— REQUIREMENT —
Reproduce the data below verbatim, leaving out the pictures.
────────────────────
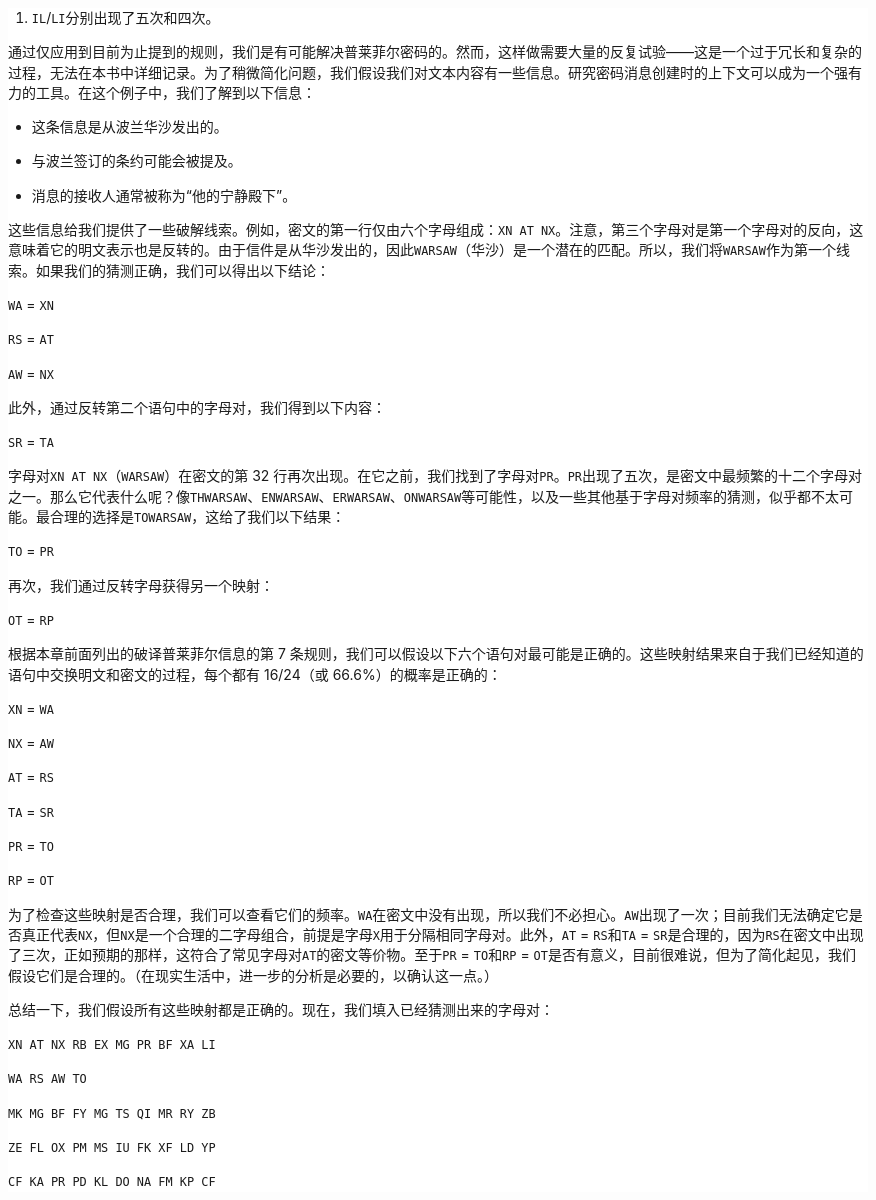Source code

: 1.  `IL`/`LI`分别出现了五次和四次。

通过仅应用到目前为止提到的规则，我们是有可能解决普莱菲尔密码的。然而，这样做需要大量的反复试验——这是一个过于冗长和复杂的过程，无法在本书中详细记录。为了稍微简化问题，我们假设我们对文本内容有一些信息。研究密码消息创建时的上下文可以成为一个强有力的工具。在这个例子中，我们了解到以下信息：

+   这条信息是从波兰华沙发出的。

+   与波兰签订的条约可能会被提及。

+   消息的接收人通常被称为“他的宁静殿下”。

这些信息给我们提供了一些破解线索。例如，密文的第一行仅由六个字母组成：`XN AT NX`。注意，第三个字母对是第一个字母对的反向，这意味着它的明文表示也是反转的。由于信件是从华沙发出的，因此`WARSAW`（华沙）是一个潜在的匹配。所以，我们将`WARSAW`作为第一个线索。如果我们的猜测正确，我们可以得出以下结论：

`WA` = `XN`

`RS` = `AT`

`AW` = `NX`

此外，通过反转第二个语句中的字母对，我们得到以下内容：

`SR` = `TA`

字母对`XN AT NX`（`WARSAW`）在密文的第 32 行再次出现。在它之前，我们找到了字母对`PR`。`PR`出现了五次，是密文中最频繁的十二个字母对之一。那么它代表什么呢？像`THWARSAW`、`ENWARSAW`、`ERWARSAW`、`ONWARSAW`等可能性，以及一些其他基于字母对频率的猜测，似乎都不太可能。最合理的选择是`TOWARSAW`，这给了我们以下结果：

`TO` = `PR`

再次，我们通过反转字母获得另一个映射：

`OT` = `RP`

根据本章前面列出的破译普莱菲尔信息的第 7 条规则，我们可以假设以下六个语句对最可能是正确的。这些映射结果来自于我们已经知道的语句中交换明文和密文的过程，每个都有 16/24（或 66.6%）的概率是正确的：

`XN` = `WA`

`NX` = `AW`

`AT` = `RS`

`TA` = `SR`

`PR` = `TO`

`RP` = `OT`

为了检查这些映射是否合理，我们可以查看它们的频率。`WA`在密文中没有出现，所以我们不必担心。`AW`出现了一次；目前我们无法确定它是否真正代表`NX`，但`NX`是一个合理的二字母组合，前提是字母`X`用于分隔相同字母对。此外，`AT` = `RS`和`TA` = `SR`是合理的，因为`RS`在密文中出现了三次，正如预期的那样，这符合了常见字母对`AT`的密文等价物。至于`PR` = `TO`和`RP` = `OT`是否有意义，目前很难说，但为了简化起见，我们假设它们是合理的。（在现实生活中，进一步的分析是必要的，以确认这一点。）

总结一下，我们假设所有这些映射都是正确的。现在，我们填入已经猜测出来的字母对：

`XN AT NX RB EX MG PR BF XA LI`

`WA RS AW TO`

`MK MG BF FY MG TS QI MR RY ZB`

`ZE FL OX PM MS IU FK XF LD YP`

`CF KA PR PD KL DO NA FM KP CF`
────────────────────
— RESPONSE TO THE EXERCISE —
Source code

: 1.  `IL`/`LI`分别出现了五次和四次。

通过仅应用到目前为止提到的规则，我们是有可能解决普莱菲尔密码的。然而，这样做需要大量的反复试验——这是一个过于冗长和复杂的过程，无法在本书中详细记录。为了稍微简化问题，我们假设我们对文本内容有一些信息。研究密码消息创建时的上下文可以成为一个强有力的工具。在这个例子中，我们了解到以下信息：

+   这条信息是从波兰华沙发出的。

+   与波兰签订的条约可能会被提及。

+   消息的接收人通常被称为“他的宁静殿下”。

这些信息给我们提供了一些破解线索。例如，密文的第一行仅由六个字母组成：`XN AT NX`。注意，第三个字母对是第一个字母对的反向，这意味着它的明文表示也是反转的。由于信件是从华沙发出的，因此`WARSAW`（华沙）是一个潜在的匹配。所以，我们将`WARSAW`作为第一个线索。如果我们的猜测正确，我们可以得出以下结论：

`WA` = `XN`

`RS` = `AT`

`AW` = `NX`

此外，通过反转第二个语句中的字母对，我们得到以下内容：

`SR` = `TA`

字母对`XN AT NX`（`WARSAW`）在密文的第 32 行再次出现。在它之前，我们找到了字母对`PR`。`PR`出现了五次，是密文中最频繁的十二个字母对之一。那么它代表什么呢？像`THWARSAW`、`ENWARSAW`、`ERWARSAW`、`ONWARSAW`等可能性，以及一些其他基于字母对频率的猜测，似乎都不太可能。最合理的选择是`TOWARSAW`，这给了我们以下结果：

`TO` = `PR`

再次，我们通过反转字母获得另一个映射：

`OT` = `RP`

根据本章前面列出的破译普莱菲尔信息的第 7 条规则，我们可以假设以下六个语句对最可能是正确的。这些映射结果来自于我们已经知道的语句中交换明文和密文的过程，每个都有 16/24（或 66.6%）的概率是正确的：

`XN` = `WA`

`NX` = `AW`

`AT` = `RS`

`TA` = `SR`

`PR` = `TO`

`RP` = `OT`

为了检查这些映射是否合理，我们可以查看它们的频率。`WA`在密文中没有出现，所以我们不必担心。`AW`出现了一次；目前我们无法确定它是否真正代表`NX`，但`NX`是一个合理的二字母组合，前提是字母`X`用于分隔相同字母对。此外，`AT` = `RS`和`TA` = `SR`是合理的，因为`RS`在密文中出现了三次，正如预期的那样，这符合了常见字母对`AT`的密文等价物。至于`PR` = `TO`和`RP` = `OT`是否有意义，目前很难说，但为了简化起见，我们假设它们是合理的。（在现实生活中，进一步的分析是必要的，以确认这一点。）

总结一下，我们假设所有这些映射都是正确的。现在，我们填入已经猜测出来的字母对：

`XN AT NX RB EX MG PR BF XA LI`

`WA RS AW TO`

`MK MG BF FY MG TS QI MR RY ZB`

`ZE FL OX PM MS IU FK XF LD YP`

`CF KA PR PD KL DO NA FM KP CF`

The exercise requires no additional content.